Ваша задача: Сколько времени, согласно тексту упражнения, носили одну и ту же рубашку?

Текст упражнения:
Я хочу упомянуть еще несколько подобных вещей - поразительно, как много мы можем вынести: мы не имели возможности чистить зубы, и несмотря на это и на серьезный недостаток витаминов, у нас были более здоровые десны, чем когда-нибудь раньше. Мы носили одну и ту же рубашку полгода, пока она не теряла всякий вид. Целыми днями мы не могли помыться, даже частично, так как замерзали водопроводные трубы, и все же раны и мозоли на руках не гноились (если это не были отморожения). Или, например, люди с чутким сном, которых мог разбудить малейший шум в соседней комнате, сейчас лежали, прижатые к товарищу, который громко храпел над самым ухом - и это не мешало им крепко спать.

Набор данных:
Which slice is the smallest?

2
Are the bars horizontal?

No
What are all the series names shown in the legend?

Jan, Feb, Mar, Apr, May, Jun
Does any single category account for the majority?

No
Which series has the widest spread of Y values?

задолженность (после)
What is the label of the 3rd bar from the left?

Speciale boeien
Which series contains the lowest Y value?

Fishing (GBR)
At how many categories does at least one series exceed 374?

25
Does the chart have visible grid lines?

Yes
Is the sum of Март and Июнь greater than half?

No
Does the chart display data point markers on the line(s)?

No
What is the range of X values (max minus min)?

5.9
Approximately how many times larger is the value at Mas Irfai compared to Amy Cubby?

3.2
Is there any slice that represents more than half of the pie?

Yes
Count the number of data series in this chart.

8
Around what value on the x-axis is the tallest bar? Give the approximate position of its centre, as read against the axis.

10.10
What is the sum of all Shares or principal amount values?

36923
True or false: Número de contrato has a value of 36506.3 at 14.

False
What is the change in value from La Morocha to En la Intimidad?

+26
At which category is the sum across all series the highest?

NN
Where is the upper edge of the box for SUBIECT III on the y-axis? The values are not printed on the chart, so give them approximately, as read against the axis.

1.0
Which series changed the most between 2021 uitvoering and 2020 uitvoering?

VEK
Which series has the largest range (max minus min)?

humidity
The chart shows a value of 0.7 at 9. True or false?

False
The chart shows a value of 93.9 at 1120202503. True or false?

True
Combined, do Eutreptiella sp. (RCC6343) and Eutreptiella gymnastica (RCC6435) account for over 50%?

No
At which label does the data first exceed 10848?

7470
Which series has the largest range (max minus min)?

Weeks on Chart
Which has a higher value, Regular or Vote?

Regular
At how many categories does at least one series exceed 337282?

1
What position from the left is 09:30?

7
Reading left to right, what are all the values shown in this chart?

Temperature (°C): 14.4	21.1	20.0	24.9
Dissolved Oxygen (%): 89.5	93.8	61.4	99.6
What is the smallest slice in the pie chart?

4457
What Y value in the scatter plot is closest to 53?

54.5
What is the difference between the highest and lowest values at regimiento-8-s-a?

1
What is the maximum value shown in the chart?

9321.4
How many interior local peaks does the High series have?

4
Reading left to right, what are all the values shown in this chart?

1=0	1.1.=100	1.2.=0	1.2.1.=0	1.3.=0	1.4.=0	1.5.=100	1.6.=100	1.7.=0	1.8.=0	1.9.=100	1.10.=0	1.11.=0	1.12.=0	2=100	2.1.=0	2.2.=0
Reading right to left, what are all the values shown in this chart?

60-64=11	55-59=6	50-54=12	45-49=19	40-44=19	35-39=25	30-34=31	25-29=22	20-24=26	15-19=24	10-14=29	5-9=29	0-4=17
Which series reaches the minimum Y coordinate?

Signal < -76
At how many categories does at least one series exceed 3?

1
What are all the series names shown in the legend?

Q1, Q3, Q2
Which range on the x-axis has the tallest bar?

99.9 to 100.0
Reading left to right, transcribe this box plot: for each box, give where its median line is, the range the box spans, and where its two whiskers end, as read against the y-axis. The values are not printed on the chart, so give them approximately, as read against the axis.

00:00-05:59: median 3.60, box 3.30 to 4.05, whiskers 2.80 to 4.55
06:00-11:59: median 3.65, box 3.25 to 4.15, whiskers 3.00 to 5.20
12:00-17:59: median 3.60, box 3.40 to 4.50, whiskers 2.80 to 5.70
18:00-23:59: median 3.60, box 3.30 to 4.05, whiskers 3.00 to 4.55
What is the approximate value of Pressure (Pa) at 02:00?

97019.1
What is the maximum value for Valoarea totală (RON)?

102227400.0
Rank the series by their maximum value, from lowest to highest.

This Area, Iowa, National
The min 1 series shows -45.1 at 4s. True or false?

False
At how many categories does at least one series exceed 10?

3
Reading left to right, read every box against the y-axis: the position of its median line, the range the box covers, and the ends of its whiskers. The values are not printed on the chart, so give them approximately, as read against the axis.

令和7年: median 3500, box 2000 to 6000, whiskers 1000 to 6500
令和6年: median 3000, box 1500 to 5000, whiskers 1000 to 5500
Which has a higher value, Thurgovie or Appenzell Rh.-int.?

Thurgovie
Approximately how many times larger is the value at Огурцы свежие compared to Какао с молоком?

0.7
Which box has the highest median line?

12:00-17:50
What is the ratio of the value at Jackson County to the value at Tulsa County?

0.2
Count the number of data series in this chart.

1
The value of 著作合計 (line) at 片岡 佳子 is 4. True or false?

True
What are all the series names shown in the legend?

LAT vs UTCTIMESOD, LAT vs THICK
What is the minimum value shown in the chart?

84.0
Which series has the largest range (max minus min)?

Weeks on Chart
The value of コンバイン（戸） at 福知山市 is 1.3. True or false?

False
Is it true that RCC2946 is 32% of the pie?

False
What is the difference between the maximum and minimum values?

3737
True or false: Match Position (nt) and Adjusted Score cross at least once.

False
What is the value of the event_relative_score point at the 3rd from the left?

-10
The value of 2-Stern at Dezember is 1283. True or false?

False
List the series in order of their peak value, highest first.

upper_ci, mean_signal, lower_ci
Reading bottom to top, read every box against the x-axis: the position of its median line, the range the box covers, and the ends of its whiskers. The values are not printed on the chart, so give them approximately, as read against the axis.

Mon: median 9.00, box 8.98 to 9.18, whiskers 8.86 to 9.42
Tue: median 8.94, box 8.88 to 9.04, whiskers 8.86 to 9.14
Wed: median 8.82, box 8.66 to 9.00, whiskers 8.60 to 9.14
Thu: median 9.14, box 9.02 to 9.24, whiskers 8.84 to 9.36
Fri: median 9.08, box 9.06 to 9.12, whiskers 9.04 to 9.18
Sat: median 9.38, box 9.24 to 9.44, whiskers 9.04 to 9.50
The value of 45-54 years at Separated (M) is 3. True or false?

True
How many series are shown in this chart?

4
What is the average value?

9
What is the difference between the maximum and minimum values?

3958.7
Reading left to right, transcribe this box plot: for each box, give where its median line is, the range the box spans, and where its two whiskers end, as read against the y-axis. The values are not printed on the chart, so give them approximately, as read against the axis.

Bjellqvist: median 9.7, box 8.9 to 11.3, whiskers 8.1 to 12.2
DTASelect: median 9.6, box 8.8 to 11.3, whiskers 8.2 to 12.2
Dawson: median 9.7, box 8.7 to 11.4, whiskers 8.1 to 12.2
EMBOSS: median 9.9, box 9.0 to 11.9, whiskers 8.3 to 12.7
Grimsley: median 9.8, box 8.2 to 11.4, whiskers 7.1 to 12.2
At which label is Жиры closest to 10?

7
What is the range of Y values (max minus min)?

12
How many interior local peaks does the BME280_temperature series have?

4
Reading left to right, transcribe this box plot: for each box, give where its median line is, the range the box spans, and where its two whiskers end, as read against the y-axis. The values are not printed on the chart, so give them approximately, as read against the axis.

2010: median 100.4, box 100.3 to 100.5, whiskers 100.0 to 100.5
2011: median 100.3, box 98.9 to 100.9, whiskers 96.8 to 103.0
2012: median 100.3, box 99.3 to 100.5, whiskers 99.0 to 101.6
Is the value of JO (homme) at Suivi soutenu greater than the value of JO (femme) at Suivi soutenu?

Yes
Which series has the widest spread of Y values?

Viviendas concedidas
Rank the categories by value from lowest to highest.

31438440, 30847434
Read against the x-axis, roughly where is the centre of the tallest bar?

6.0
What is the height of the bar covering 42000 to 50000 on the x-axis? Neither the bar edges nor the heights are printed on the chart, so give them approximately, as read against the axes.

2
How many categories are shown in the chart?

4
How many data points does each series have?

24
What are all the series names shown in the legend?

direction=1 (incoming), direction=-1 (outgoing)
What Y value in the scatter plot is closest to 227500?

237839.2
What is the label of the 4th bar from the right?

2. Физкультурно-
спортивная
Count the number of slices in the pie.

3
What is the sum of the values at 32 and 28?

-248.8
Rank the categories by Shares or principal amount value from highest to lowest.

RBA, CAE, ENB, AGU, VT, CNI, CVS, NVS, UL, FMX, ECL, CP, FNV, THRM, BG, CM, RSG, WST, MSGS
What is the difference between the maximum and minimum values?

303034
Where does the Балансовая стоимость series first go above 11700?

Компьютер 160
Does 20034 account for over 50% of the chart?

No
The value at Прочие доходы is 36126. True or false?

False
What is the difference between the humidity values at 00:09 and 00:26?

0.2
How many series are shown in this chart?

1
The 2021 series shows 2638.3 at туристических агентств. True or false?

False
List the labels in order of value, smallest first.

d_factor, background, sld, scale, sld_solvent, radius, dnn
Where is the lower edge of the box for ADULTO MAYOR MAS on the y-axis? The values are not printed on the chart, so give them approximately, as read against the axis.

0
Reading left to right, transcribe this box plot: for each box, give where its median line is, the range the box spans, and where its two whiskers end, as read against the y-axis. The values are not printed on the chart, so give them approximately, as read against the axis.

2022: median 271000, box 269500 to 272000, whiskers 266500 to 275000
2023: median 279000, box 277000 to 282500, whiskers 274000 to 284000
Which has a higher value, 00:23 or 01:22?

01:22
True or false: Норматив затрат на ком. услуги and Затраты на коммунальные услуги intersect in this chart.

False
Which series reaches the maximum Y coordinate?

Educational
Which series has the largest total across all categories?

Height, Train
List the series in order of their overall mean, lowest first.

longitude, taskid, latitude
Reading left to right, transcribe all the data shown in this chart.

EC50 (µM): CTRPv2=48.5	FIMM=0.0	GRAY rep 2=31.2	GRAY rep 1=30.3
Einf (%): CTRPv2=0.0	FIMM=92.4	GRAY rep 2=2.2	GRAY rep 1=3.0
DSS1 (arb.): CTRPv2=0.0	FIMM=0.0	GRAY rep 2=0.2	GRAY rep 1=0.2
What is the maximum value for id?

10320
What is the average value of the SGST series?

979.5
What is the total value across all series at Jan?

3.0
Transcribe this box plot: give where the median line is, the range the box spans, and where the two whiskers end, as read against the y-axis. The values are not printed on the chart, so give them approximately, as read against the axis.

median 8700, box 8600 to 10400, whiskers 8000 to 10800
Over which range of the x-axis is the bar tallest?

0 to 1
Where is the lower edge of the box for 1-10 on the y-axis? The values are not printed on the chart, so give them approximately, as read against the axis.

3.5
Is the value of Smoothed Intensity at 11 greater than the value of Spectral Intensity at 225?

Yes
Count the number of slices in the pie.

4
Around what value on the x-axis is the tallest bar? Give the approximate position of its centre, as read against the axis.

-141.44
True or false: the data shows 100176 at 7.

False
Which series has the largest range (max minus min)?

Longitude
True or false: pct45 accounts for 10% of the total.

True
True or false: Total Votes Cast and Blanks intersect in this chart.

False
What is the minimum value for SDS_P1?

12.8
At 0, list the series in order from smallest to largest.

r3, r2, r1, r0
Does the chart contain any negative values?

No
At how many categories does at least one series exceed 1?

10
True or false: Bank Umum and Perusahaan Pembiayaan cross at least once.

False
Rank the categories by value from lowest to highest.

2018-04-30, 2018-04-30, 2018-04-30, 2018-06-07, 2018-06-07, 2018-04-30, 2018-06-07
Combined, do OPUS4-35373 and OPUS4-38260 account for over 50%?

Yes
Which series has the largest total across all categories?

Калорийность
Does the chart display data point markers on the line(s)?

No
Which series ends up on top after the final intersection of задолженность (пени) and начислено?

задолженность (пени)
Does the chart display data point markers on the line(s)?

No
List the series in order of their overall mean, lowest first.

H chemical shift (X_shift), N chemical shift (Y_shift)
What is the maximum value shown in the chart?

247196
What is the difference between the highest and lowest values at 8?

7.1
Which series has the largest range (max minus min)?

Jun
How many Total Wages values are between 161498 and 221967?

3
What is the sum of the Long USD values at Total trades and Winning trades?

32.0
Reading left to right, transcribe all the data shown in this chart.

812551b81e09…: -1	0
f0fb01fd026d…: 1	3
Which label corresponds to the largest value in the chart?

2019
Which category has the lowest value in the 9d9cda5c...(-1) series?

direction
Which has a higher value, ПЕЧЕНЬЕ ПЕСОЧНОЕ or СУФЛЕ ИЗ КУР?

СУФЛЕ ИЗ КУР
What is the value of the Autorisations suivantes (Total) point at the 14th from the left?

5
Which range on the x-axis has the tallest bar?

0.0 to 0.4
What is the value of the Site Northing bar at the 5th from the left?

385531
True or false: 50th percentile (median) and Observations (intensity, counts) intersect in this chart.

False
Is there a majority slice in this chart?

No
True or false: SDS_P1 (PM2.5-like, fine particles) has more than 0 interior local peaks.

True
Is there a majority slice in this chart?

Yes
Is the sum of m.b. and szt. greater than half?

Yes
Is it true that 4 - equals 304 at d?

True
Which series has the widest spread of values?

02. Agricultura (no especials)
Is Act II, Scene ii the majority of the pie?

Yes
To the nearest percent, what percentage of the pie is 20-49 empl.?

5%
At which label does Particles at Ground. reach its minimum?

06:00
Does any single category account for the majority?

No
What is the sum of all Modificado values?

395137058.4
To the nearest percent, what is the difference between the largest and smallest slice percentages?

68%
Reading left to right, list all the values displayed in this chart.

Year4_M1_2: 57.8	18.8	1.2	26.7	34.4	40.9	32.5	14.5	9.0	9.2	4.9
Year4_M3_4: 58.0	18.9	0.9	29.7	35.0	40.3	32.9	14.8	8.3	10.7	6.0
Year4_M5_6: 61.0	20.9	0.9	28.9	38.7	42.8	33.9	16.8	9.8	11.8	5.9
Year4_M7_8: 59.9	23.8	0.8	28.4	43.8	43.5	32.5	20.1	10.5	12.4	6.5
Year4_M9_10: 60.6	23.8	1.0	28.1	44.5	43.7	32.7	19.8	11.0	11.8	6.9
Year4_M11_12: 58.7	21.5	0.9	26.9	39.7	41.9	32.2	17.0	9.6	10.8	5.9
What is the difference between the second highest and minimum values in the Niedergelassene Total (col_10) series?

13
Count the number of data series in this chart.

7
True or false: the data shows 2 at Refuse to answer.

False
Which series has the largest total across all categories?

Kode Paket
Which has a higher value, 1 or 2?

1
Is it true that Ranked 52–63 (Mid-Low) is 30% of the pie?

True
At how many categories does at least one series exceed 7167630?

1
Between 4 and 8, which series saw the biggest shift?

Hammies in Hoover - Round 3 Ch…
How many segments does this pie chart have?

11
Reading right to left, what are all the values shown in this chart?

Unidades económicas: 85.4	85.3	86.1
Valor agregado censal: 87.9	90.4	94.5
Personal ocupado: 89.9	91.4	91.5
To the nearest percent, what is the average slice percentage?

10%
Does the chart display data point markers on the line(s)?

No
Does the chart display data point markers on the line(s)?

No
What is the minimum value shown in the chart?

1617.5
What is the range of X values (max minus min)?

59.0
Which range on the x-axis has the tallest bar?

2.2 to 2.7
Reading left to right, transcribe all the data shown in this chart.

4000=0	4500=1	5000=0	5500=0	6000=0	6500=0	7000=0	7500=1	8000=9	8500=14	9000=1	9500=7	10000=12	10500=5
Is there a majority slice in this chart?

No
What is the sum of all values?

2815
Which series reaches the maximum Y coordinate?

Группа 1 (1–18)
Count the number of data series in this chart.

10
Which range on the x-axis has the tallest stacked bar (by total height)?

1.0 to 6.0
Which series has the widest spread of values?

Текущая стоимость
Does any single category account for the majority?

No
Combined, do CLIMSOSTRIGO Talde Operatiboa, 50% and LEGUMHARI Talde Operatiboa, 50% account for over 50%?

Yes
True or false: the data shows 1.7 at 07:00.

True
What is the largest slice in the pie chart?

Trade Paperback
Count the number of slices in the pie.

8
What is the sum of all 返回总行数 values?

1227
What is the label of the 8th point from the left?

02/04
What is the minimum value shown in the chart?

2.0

Решение задачи: Полгода, пока она не теряла всякий вид.